DenseRes-Unet: Segmentation of overlapped/clustered nuclei from multi organ histopathology images

Comput Biol Med. 2022 Apr:143:105267. doi: 10.1016/j.compbiomed.2022.105267. Epub 2022 Jan 25.

Abstract

Cancer is the second deadliest disease globally that can affect any human body organ. Early detection of cancer can increase the chances of survival in humans. Morphometric appearances of histopathology images make it difficult to segment nuclei effectively. We proposed a model to segment overlapped nuclei from H&E stained images. U-Net model achieved state-of-the-art performance in many medical image segmentation tasks; however, we modified the U-Net to learn a distinct set of consistent features. In this paper, we proposed the DenseRes-Unet model by integrating dense blocks in the last layers of the encoder block of U-Net, focused on relevant features from previous layers of the model. Moreover, we take advantage of residual connections with Atrous blocks instead of conventional skip connections, which helps to reduce the semantic gap between encoder and decoder paths. The distance map and binary threshold techniques intensify the nuclei interior and contour information in the images, respectively. The distance map is used to detect the center point of nuclei; moreover, it differentiates among nuclei interior boundary and core area.
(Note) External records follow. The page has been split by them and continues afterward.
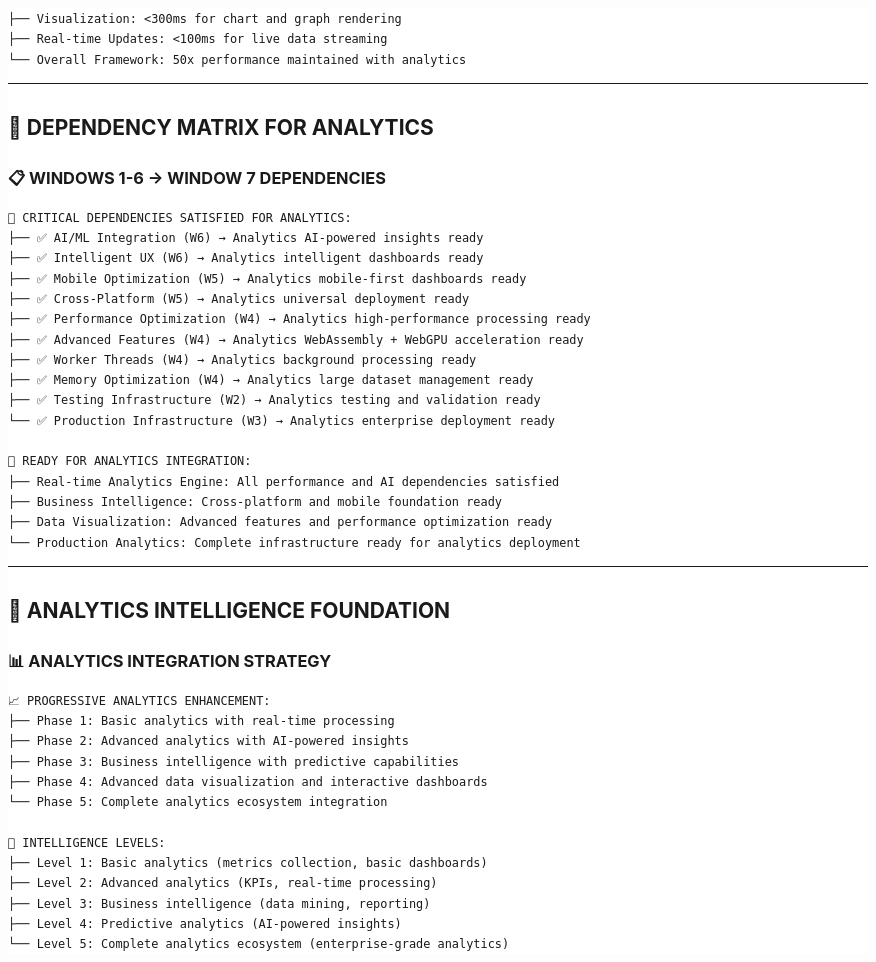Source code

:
 ```
├── Visualization: <300ms for chart and graph rendering
├── Real-time Updates: <100ms for live data streaming
└── Overall Framework: 50x performance maintained with analytics
```

---

## 🔗 **DEPENDENCY MATRIX FOR ANALYTICS**

### **📋 WINDOWS 1-6 → WINDOW 7 DEPENDENCIES**
```
🔗 CRITICAL DEPENDENCIES SATISFIED FOR ANALYTICS:
├── ✅ AI/ML Integration (W6) → Analytics AI-powered insights ready
├── ✅ Intelligent UX (W6) → Analytics intelligent dashboards ready
├── ✅ Mobile Optimization (W5) → Analytics mobile-first dashboards ready
├── ✅ Cross-Platform (W5) → Analytics universal deployment ready
├── ✅ Performance Optimization (W4) → Analytics high-performance processing ready
├── ✅ Advanced Features (W4) → Analytics WebAssembly + WebGPU acceleration ready
├── ✅ Worker Threads (W4) → Analytics background processing ready
├── ✅ Memory Optimization (W4) → Analytics large dataset management ready
├── ✅ Testing Infrastructure (W2) → Analytics testing and validation ready
└── ✅ Production Infrastructure (W3) → Analytics enterprise deployment ready

🚀 READY FOR ANALYTICS INTEGRATION:
├── Real-time Analytics Engine: All performance and AI dependencies satisfied
├── Business Intelligence: Cross-platform and mobile foundation ready
├── Data Visualization: Advanced features and performance optimization ready
└── Production Analytics: Complete infrastructure ready for analytics deployment
```

---

## 🎨 **ANALYTICS INTELLIGENCE FOUNDATION**

### **📊 ANALYTICS INTEGRATION STRATEGY**
```
📈 PROGRESSIVE ANALYTICS ENHANCEMENT:
├── Phase 1: Basic analytics with real-time processing
├── Phase 2: Advanced analytics with AI-powered insights
├── Phase 3: Business intelligence with predictive capabilities
├── Phase 4: Advanced data visualization and interactive dashboards
└── Phase 5: Complete analytics ecosystem integration

🎯 INTELLIGENCE LEVELS:
├── Level 1: Basic analytics (metrics collection, basic dashboards)
├── Level 2: Advanced analytics (KPIs, real-time processing)
├── Level 3: Business intelligence (data mining, reporting)
├── Level 4: Predictive analytics (AI-powered insights)
└── Level 5: Complete analytics ecosystem (enterprise-grade analytics)
```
The distance map lacks a contour problem, which is resolved by using a binary threshold. Binary threshold helps to enhance the pixels around nuclei. Afterward, we fed images into the proposed DenseRes-Unet model, a deep, fully convolutional network to segment nuclei in the images. We have evaluated our model on four publicly available datasets for Nuclei segmentation to validate the model's performance. Our proposed model achieves 89.77% accuracy 90.36% F1-score, and 78.61% Aggregated Jaccard Index (AJI) on Multi organ Nucleus Segmentation (MoNuSeg).

Keywords: Deep learning; Dense blocks; Histopathology; Nuclei segmentation; Overlapped nuclei; Residual connections.